Xiaohongshu (RedNote) Comment Replies API
WarnAudited by ClawScan on May 10, 2026.
Overview
This is a narrow read-only API helper, but it warrants Review because it tells the agent to pass your JustOneAPI token on the command line where it may be exposed.
Only install if you are comfortable using a JustOneAPI token for this read-only endpoint. If possible, modify or request an update so the helper reads the token from the environment internally rather than passing it with --token on the command line.
Findings (1)
Artifact-based informational review of SKILL.md, metadata, install specs, static scan signals, and capability signals. ClawScan does not execute the skill or run runtime probes.
If the token is exposed, someone else may be able to use the user's JustOneAPI account or quota.

• Excerpted data

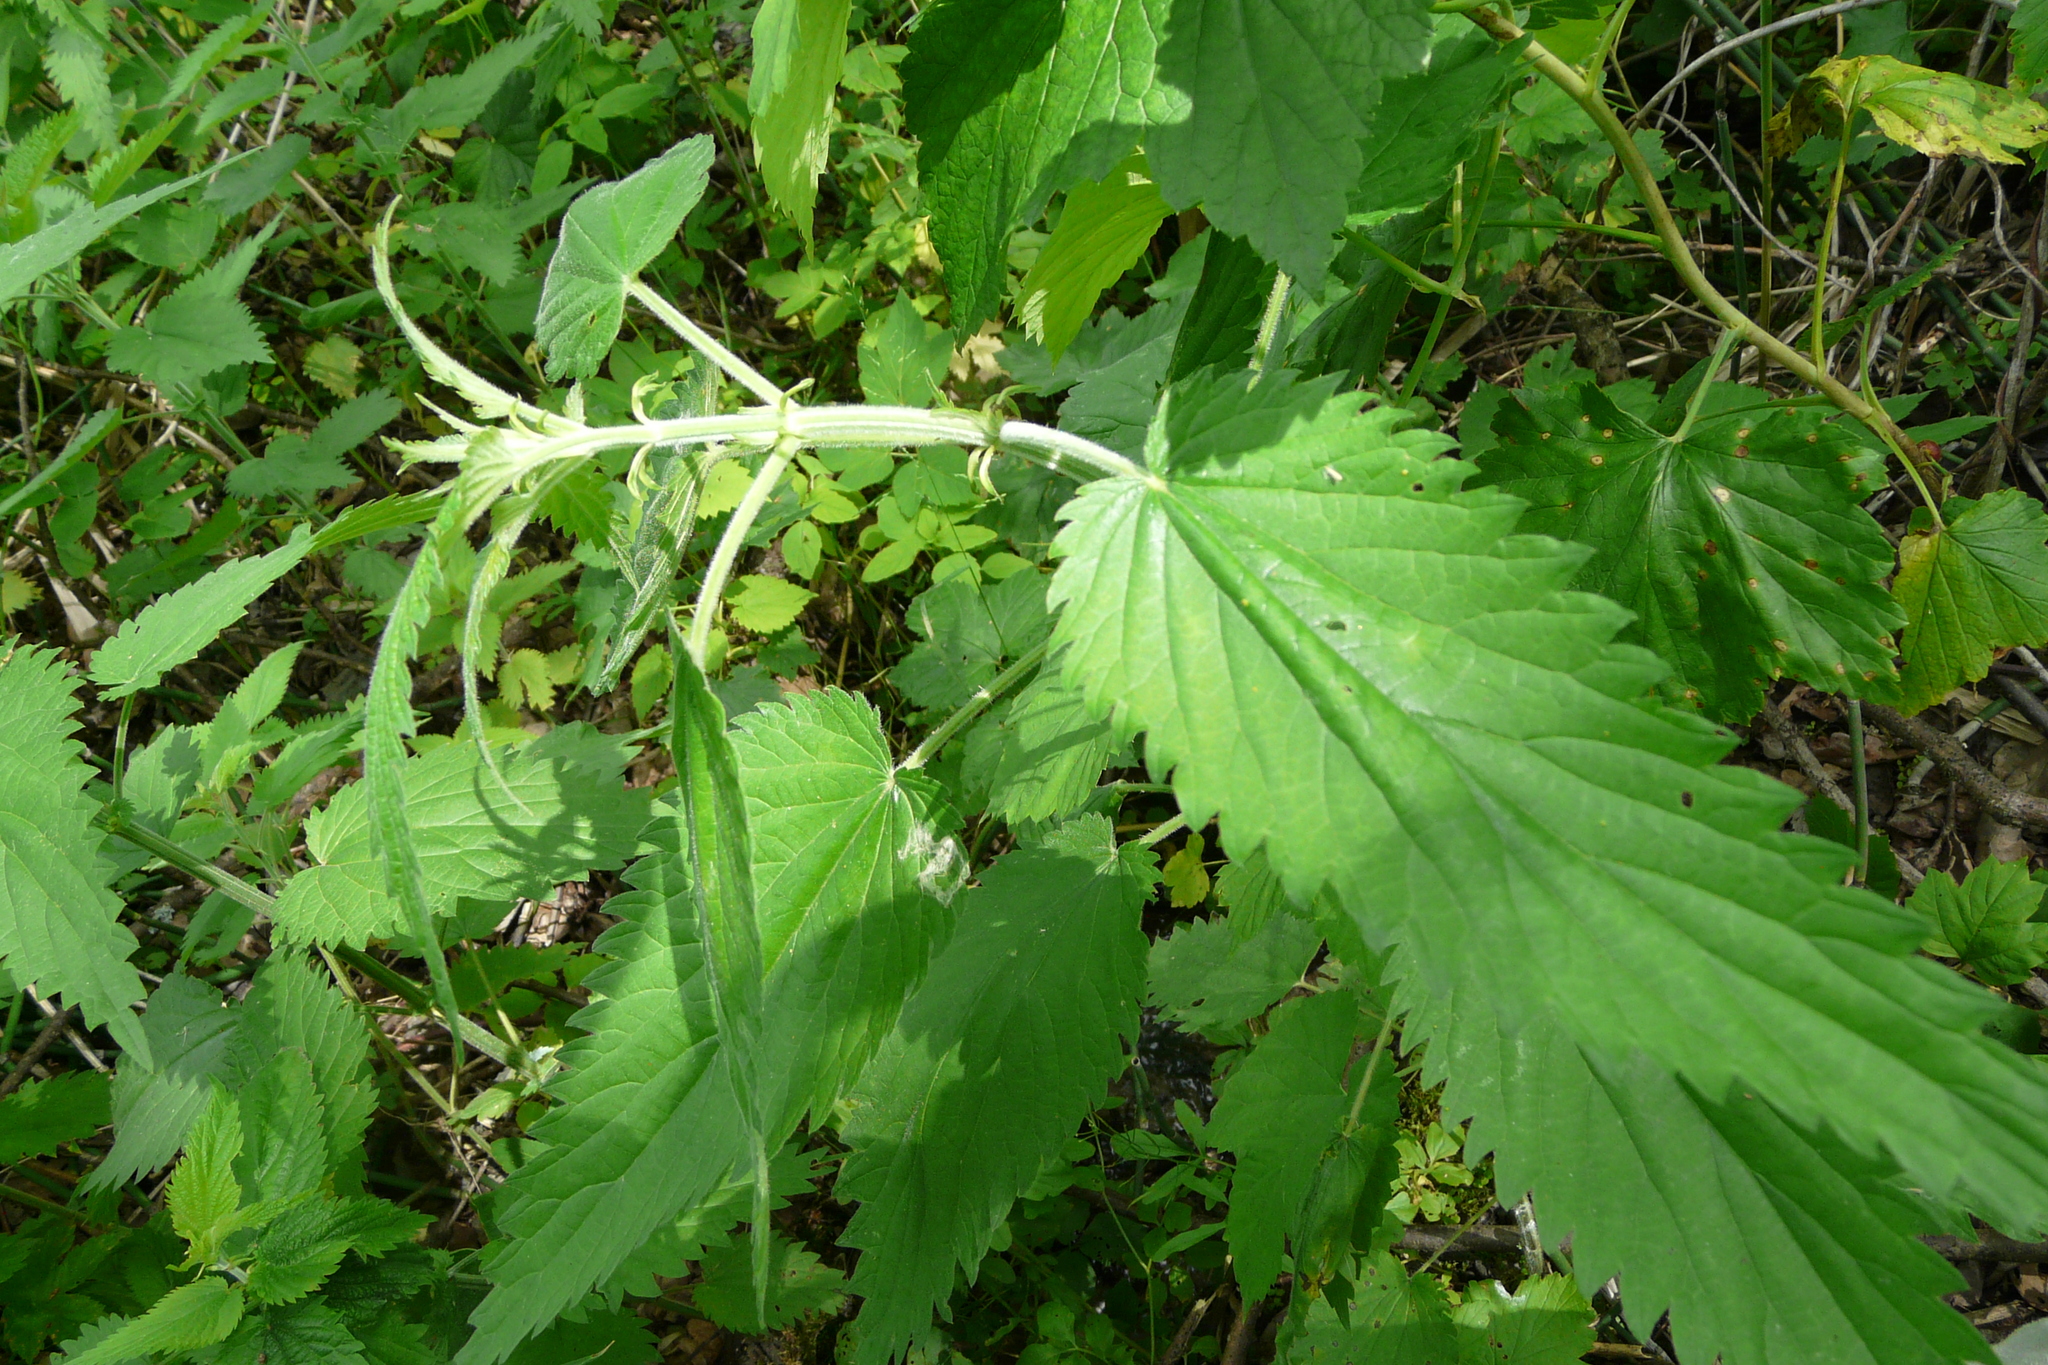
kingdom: Plantae
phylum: Tracheophyta
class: Magnoliopsida
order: Rosales
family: Urticaceae
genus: Urtica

• Action item
Continue the ClawScan review of the Xiaohongshu comment replies API helper from its last sentence onward.

• The answer
The skill instructs use of a sensitive API token through a command-line argument; after shell expansion, that token can be visible to process-list tools or local monitoring on some systems.
node {baseDir}/bin/run.mjs --operation "getNoteSubCommentV2" --token "$JUST_ONE_API_TOKEN" --params-json '{"noteId":"<noteId>","commentId":"<commentId>"}'Prefer a helper that reads JUST_ONE_API_TOKEN directly from the environment or a secret store instead of argv; avoid using this on shared machines and rotate the token if exposure is suspected.